» Assigned task: What is needed here is an exact copy of all the entries below.

··· Input ···

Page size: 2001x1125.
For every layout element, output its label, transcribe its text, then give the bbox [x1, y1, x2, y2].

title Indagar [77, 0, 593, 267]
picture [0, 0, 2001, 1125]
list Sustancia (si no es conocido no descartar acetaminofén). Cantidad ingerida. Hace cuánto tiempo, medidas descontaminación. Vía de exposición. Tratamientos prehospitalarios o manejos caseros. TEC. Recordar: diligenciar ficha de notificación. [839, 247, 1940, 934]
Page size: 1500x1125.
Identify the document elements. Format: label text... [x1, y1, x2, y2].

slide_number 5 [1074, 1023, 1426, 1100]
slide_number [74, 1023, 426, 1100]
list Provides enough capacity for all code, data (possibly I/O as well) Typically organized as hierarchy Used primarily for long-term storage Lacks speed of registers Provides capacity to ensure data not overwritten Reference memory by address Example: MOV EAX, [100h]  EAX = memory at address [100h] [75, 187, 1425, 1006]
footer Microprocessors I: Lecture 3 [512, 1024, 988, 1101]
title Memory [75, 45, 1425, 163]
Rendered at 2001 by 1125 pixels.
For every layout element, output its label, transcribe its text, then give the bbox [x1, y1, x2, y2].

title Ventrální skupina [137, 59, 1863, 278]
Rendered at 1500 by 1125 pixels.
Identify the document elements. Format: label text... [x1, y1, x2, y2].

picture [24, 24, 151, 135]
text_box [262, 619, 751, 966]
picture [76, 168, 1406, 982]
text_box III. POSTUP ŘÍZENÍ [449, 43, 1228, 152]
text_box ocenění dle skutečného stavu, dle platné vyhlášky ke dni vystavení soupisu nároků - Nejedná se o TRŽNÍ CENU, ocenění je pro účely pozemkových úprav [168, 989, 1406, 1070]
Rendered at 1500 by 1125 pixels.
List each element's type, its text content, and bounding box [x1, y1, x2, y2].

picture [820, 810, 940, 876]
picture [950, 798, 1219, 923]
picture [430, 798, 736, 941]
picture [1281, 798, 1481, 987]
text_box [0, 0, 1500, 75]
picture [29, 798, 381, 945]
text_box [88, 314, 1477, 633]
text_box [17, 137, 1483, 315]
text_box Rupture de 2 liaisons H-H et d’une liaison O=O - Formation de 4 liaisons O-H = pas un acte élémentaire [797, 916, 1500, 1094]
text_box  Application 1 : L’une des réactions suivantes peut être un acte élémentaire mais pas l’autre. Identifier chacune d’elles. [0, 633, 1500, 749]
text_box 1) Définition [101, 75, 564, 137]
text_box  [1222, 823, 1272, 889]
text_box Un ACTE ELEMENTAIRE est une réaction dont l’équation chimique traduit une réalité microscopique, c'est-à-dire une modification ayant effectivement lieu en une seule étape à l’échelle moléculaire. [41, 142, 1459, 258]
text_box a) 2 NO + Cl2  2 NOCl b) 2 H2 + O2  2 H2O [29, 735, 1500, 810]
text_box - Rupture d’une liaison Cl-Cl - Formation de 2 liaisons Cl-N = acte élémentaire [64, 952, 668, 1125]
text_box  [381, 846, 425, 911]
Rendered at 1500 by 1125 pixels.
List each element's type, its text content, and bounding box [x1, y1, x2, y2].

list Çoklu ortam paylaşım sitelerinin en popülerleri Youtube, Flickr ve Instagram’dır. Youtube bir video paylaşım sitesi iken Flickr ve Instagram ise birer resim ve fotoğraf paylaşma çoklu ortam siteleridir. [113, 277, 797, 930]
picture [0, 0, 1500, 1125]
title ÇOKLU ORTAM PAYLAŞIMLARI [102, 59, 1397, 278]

···

» Worked solution:
Page size: 2001x1125.
For every layout element, output its label, transcribe its text, then give the bbox [x1, y1, x2, y2].

title Indagar [77, 0, 593, 267]
picture [0, 0, 2001, 1125]
list Sustancia (si no es conocido no descartar acetaminofén). Cantidad ingerida. Hace cuánto tiempo, medidas descontaminación. Vía de exposición. Tratamientos prehospitalarios o manejos caseros. TEC. Recordar: diligenciar ficha de notificación. [839, 247, 1940, 934]
Page size: 1500x1125.
Identify the document elements. Format: label text... [x1, y1, x2, y2].

slide_number 5 [1074, 1023, 1426, 1100]
slide_number [74, 1023, 426, 1100]
list Provides enough capacity for all code, data (possibly I/O as well) Typically organized as hierarchy Used primarily for long-term storage Lacks speed of registers Provides capacity to ensure data not overwritten Reference memory by address Example: MOV EAX, [100h]  EAX = memory at address [100h] [75, 187, 1425, 1006]
footer Microprocessors I: Lecture 3 [512, 1024, 988, 1101]
title Memory [75, 45, 1425, 163]
Rendered at 2001 by 1125 pixels.
For every layout element, output its label, transcribe its text, then give the bbox [x1, y1, x2, y2].

title Ventrální skupina [137, 59, 1863, 278]
Rendered at 1500 by 1125 pixels.
Identify the document elements. Format: label text... [x1, y1, x2, y2].

picture [24, 24, 151, 135]
text_box [262, 619, 751, 966]
picture [76, 168, 1406, 982]
text_box III. POSTUP ŘÍZENÍ [449, 43, 1228, 152]
text_box ocenění dle skutečného stavu, dle platné vyhlášky ke dni vystavení soupisu nároků - Nejedná se o TRŽNÍ CENU, ocenění je pro účely pozemkových úprav [168, 989, 1406, 1070]
Rendered at 1500 by 1125 pixels.
List each element's type, its text content, and bounding box [x1, y1, x2, y2].

picture [820, 810, 940, 876]
picture [950, 798, 1219, 923]
picture [430, 798, 736, 941]
picture [1281, 798, 1481, 987]
text_box [0, 0, 1500, 75]
picture [29, 798, 381, 945]
text_box [88, 314, 1477, 633]
text_box [17, 137, 1483, 315]
text_box Rupture de 2 liaisons H-H et d’une liaison O=O - Formation de 4 liaisons O-H = pas un acte élémentaire [797, 916, 1500, 1094]
text_box  Application 1 : L’une des réactions suivantes peut être un acte élémentaire mais pas l’autre. Identifier chacune d’elles. [0, 633, 1500, 749]
text_box 1) Définition [101, 75, 564, 137]
text_box  [1222, 823, 1272, 889]
text_box Un ACTE ELEMENTAIRE est une réaction dont l’équation chimique traduit une réalité microscopique, c'est-à-dire une modification ayant effectivement lieu en une seule étape à l’échelle moléculaire. [41, 142, 1459, 258]
text_box a) 2 NO + Cl2  2 NOCl b) 2 H2 + O2  2 H2O [29, 735, 1500, 810]
text_box - Rupture d’une liaison Cl-Cl - Formation de 2 liaisons Cl-N = acte élémentaire [64, 952, 668, 1125]
text_box  [381, 846, 425, 911]
Rendered at 1500 by 1125 pixels.
List each element's type, its text content, and bounding box [x1, y1, x2, y2].

list Çoklu ortam paylaşım sitelerinin en popülerleri Youtube, Flickr ve Instagram’dır. Youtube bir video paylaşım sitesi iken Flickr ve Instagram ise birer resim ve fotoğraf paylaşma çoklu ortam siteleridir. [113, 277, 797, 930]
picture [0, 0, 1500, 1125]
title ÇOKLU ORTAM PAYLAŞIMLARI [102, 59, 1397, 278]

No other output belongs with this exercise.